Interesting. And a deletion version too? Should we add an Unsafe
module for these, and slowly migrate the other unsafe operations to such modules?
I think that'd be a good idea and it would allow us to add functions like the one suggested in this issue too: https://github.com/haskell/containers/issues/798
What would be the advantage of unsafeInsertNew
over the existing insert
function? Better performance I suspect?! How so?
It would be better performance as we don't need to do any of the checks necessary to see if the key is already present in the map (e.g. if we are constructing a IntMap from nothing or from an ascending list of key value pairs then there is no point in such a check)

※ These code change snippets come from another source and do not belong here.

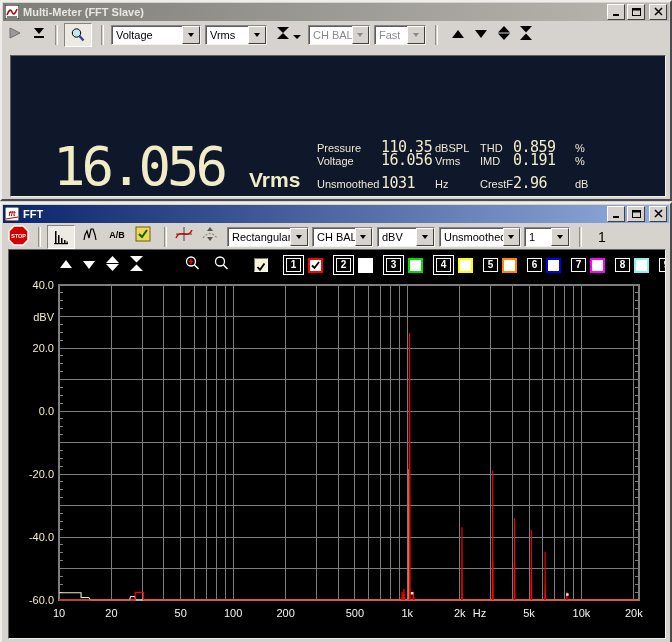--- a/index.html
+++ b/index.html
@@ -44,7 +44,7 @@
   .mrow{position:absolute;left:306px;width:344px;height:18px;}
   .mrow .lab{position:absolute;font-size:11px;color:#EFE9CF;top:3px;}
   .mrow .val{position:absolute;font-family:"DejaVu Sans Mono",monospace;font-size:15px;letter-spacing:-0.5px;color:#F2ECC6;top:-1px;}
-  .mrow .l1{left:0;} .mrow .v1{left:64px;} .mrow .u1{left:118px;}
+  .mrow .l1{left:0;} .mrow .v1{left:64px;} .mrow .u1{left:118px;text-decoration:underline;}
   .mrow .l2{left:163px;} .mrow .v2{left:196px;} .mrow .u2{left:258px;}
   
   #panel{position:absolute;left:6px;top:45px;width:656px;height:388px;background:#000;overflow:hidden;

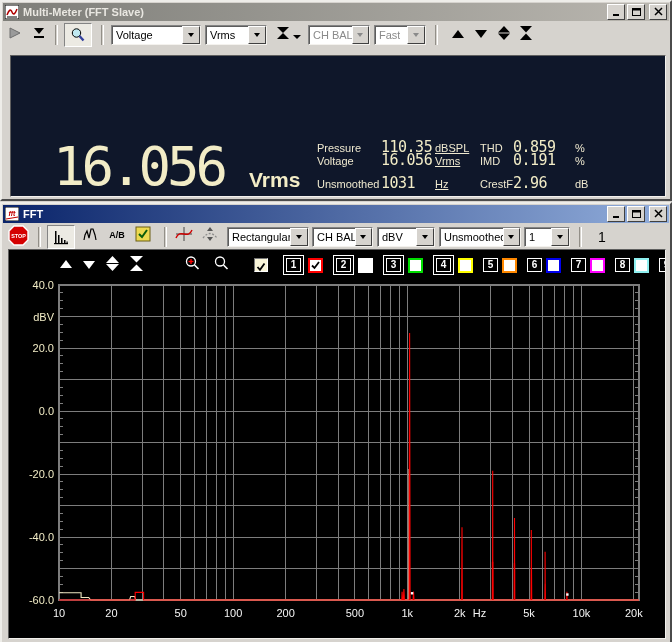--- a/index.html
+++ b/index.html
@@ -169,7 +169,7 @@
       <span class="val v1">110.35</span>
       <span class="lab u1">dBSPL</span>
       <span class="lab l2">THD</span>
-      <span class="val v2">0.859</span>
+      <span class="val v2">0.328</span>
       <span class="lab u2">%</span>
     </div>
     <div class="mrow" style="top:96px">

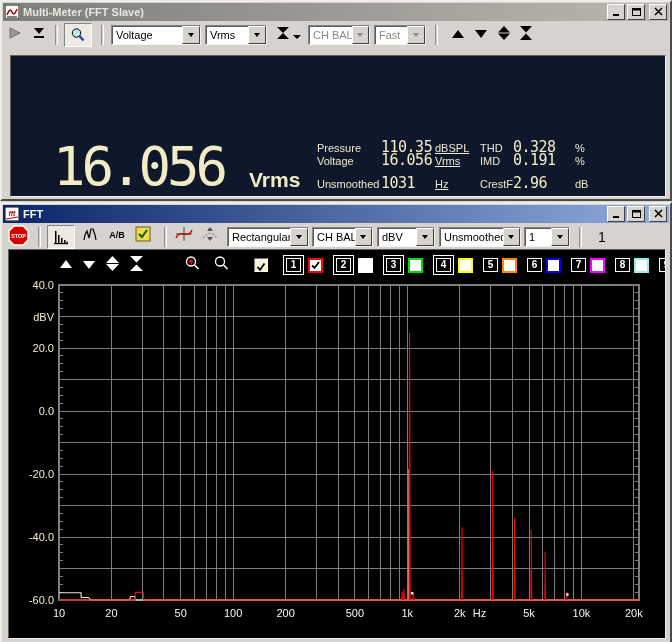--- a/index.html
+++ b/index.html
@@ -182,7 +182,7 @@
     </div>
     <div class="mrow" style="top:119px">
       <span class="lab l1">Unsmoothed</span>
-      <span class="val v1">1031</span>
+      <span class="val v1">1525</span>
       <span class="lab u1">Hz</span>
       <span class="lab l2">CrestF</span>
       <span class="val v2">2.96</span>

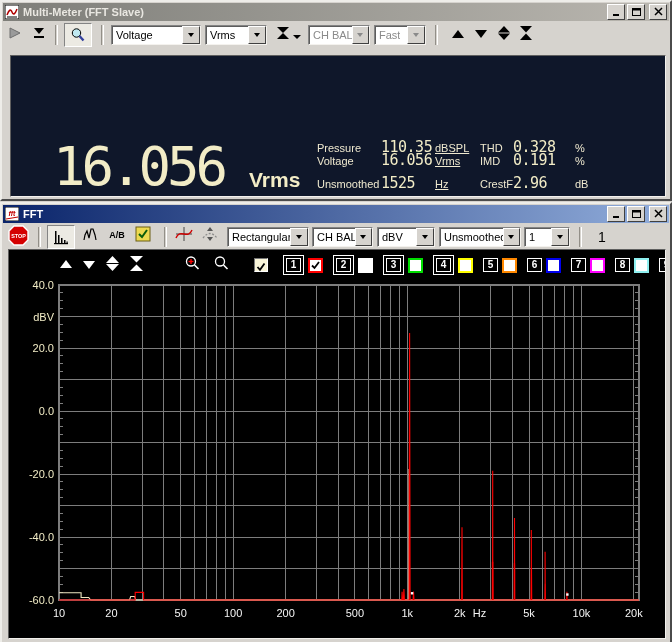--- a/index.html
+++ b/index.html
@@ -25,7 +25,7 @@
   .tbicon{display:inline-block;}
   .tglbtn{width:26px;height:22px;background:#ECEAE3;border:1px solid;border-color:#848484 #fff #fff #848484;
           display:flex;align-items:center;justify-content:center;}
-  .flatbtn{width:24px;height:22px;display:flex;align-items:flex-start;justify-content:center;}
+  .flatbtn{width:24px;height:22px;display:flex;align-items:flex-end;justify-content:center;}
   .combo{height:20px;box-sizing:border-box;background:#fff;border:1px solid;border-color:#848484 #F4F2EE #F4F2EE #848484;
          box-shadow:inset 1px 1px 0 #5c5c5c;display:flex;align-items:center;}
   .combo .cv{font-size:11px;color:#000;padding-left:4px;white-space:nowrap;overflow:hidden;}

To be more specific the code is:
insert :: Key -> a -> IntMap a -> IntMap a
insert !k x t@(Bin p m l r)
| nomatch k p m = link k (Tip k x) p t
| zero k m = Bin p m (insert k x l) r
| otherwise = Bin p m l (insert k x r)
insert k x t@(Tip ky _)
| k==ky = Tip k x
| otherwise = link k (Tip k x) ky t
insert k x Nil = Tip k x
We can get rid of the check for equality at the tip and it may make sense to do something other than using nomatch
.
We can get rid of the check for equality at the tip
One branch less.
and it may make sense to do something other than using
nomatch
.
What could that be?! I don't have the internals paged in right now, so I fail to understand how that branch could be different when we know that the key is new.
if we are constructing a IntMap from nothing or from an ascending list of key value pairs
fromDistinctAscList
already skips any key equality checks.
So far I wouldn't expect any large performance gains from this, but I can imagine code where it might still matter.
One branch less for a heavy workload of inserts when the writer knows the check is unnecessary seems like a free win to me. With regards to the specifics, I haven't thought about whether there is truly a better algorithm, I was just stating that it is a possibility.